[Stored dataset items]
=== Section Start ===
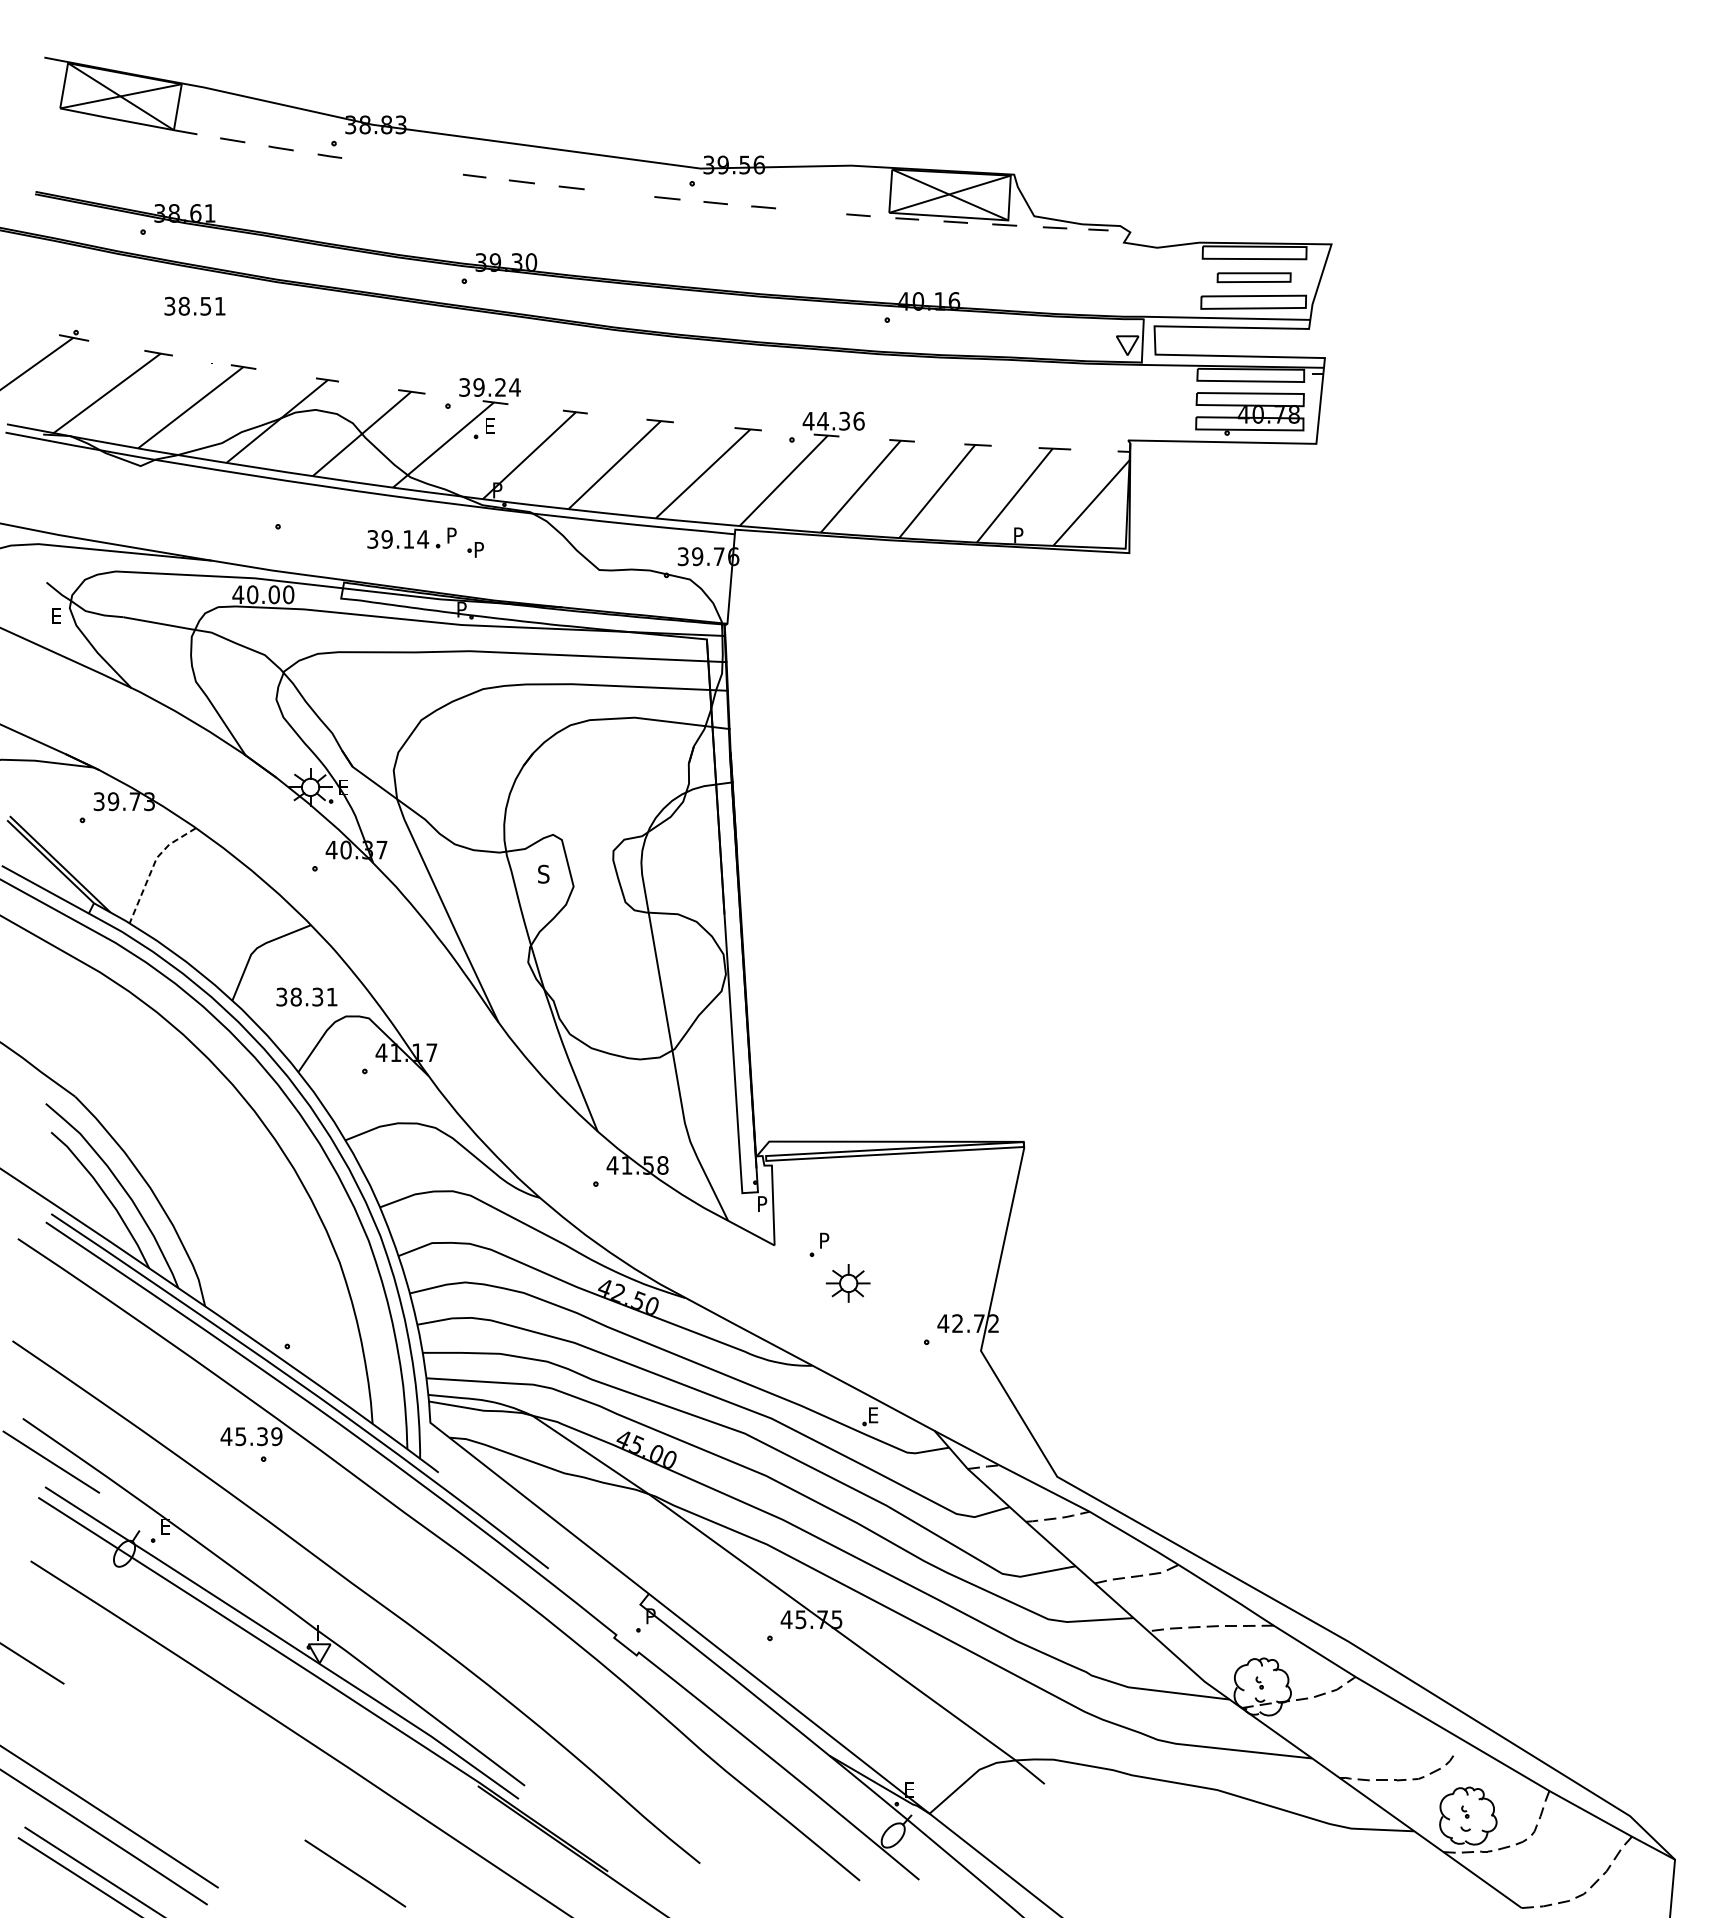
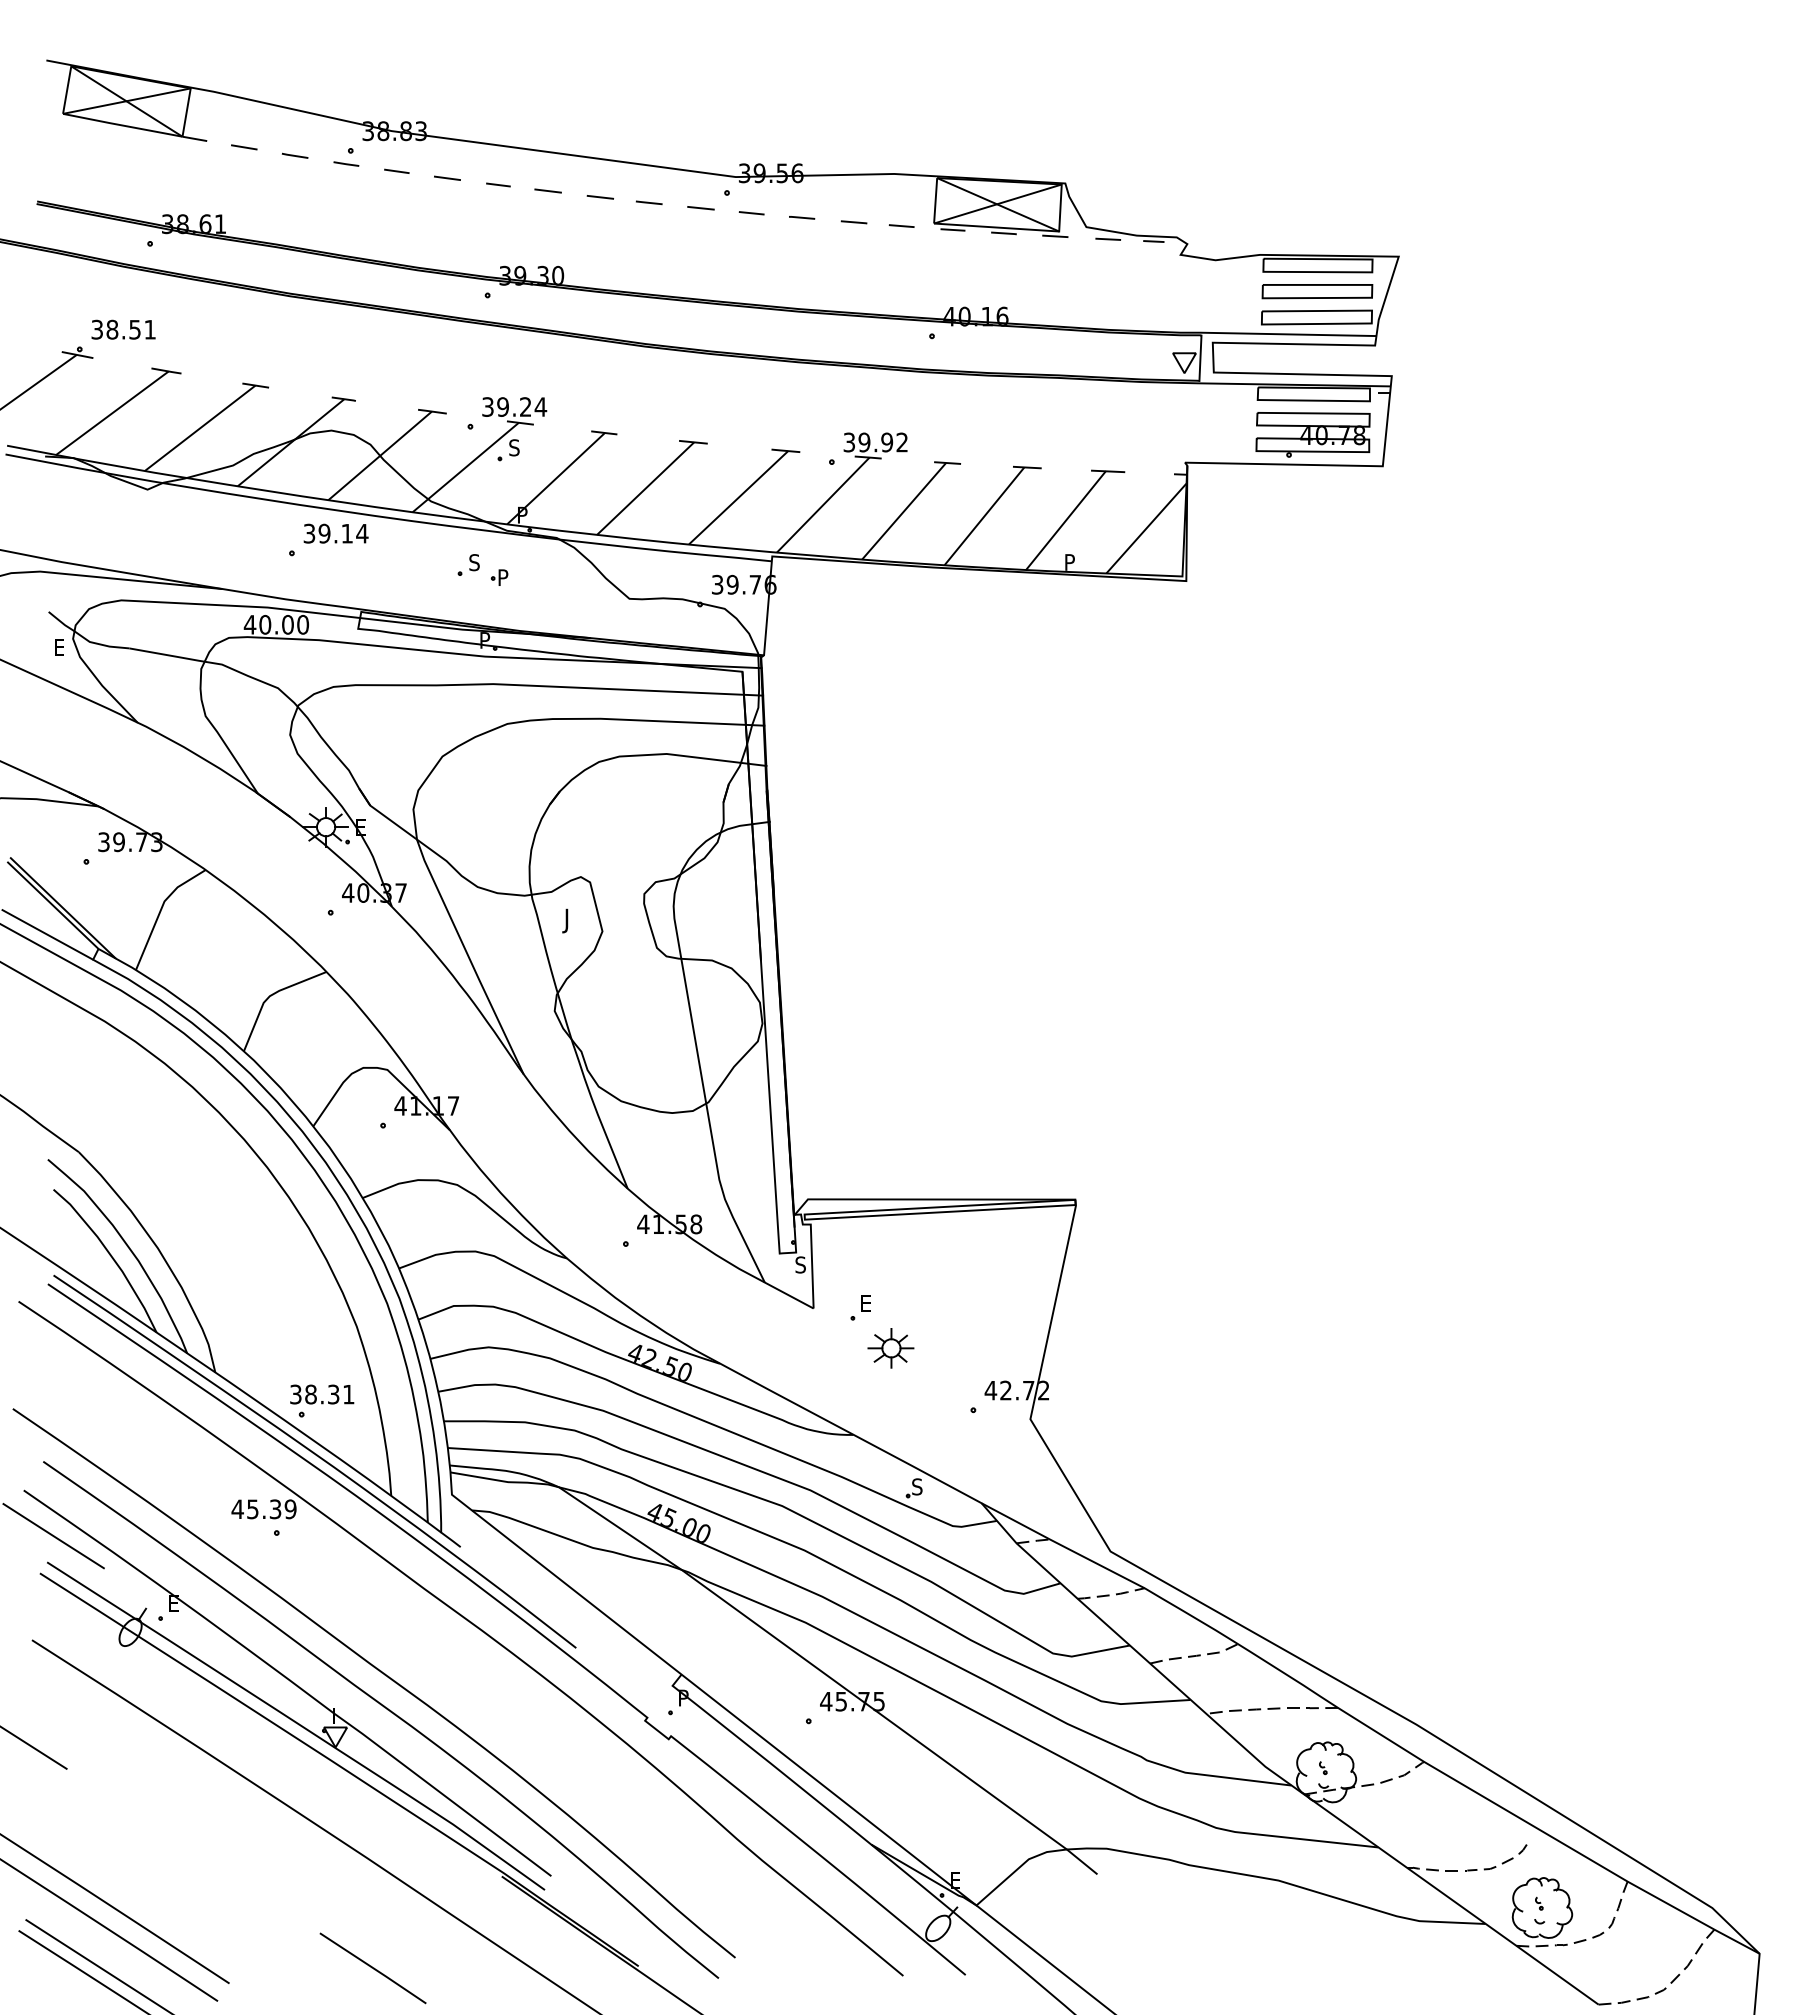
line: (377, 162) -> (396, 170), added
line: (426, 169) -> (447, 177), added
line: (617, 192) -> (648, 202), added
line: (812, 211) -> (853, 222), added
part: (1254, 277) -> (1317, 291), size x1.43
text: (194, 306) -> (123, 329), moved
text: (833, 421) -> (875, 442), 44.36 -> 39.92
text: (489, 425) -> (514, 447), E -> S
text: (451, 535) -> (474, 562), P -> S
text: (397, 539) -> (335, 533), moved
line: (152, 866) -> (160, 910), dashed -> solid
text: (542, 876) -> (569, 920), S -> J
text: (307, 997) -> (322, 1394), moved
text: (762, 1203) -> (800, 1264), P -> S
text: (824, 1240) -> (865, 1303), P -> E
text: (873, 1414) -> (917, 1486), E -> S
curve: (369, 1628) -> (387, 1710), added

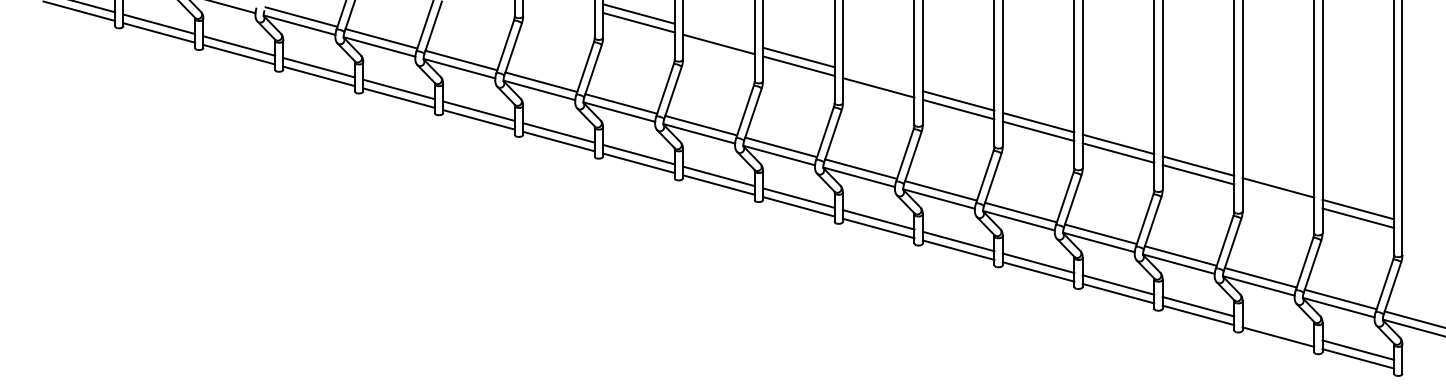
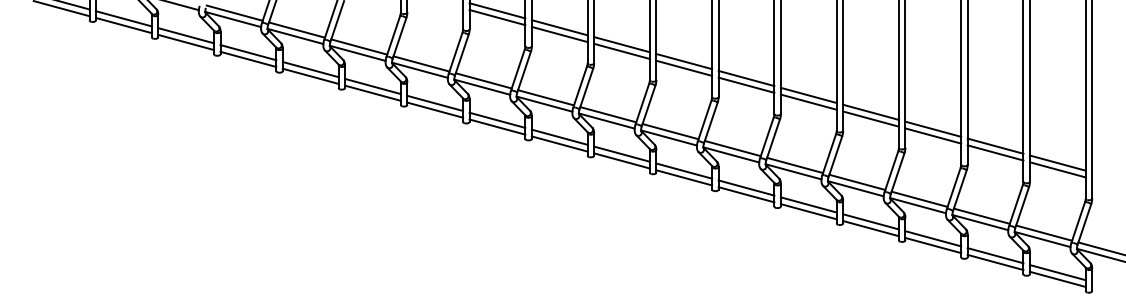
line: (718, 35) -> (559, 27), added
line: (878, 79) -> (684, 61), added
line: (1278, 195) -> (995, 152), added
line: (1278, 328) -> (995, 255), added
=== Section End ===
* [TO-DO ITEM]: What's needed is an exact retyping of the records, pictures excluded.

* [TASK OUTPUT]:
line: (377, 162) -> (396, 170), added
line: (426, 169) -> (447, 177), added
line: (617, 192) -> (648, 202), added
line: (812, 211) -> (853, 222), added
part: (1254, 277) -> (1317, 291), size x1.43
text: (194, 306) -> (123, 329), moved
text: (833, 421) -> (875, 442), 44.36 -> 39.92
text: (489, 425) -> (514, 447), E -> S
text: (451, 535) -> (474, 562), P -> S
text: (397, 539) -> (335, 533), moved
line: (152, 866) -> (160, 910), dashed -> solid
text: (542, 876) -> (569, 920), S -> J
text: (307, 997) -> (322, 1394), moved
text: (762, 1203) -> (800, 1264), P -> S
text: (824, 1240) -> (865, 1303), P -> E
text: (873, 1414) -> (917, 1486), E -> S
curve: (369, 1628) -> (387, 1710), added

line: (718, 35) -> (559, 27), added
line: (878, 79) -> (684, 61), added
line: (1278, 195) -> (995, 152), added
line: (1278, 328) -> (995, 255), added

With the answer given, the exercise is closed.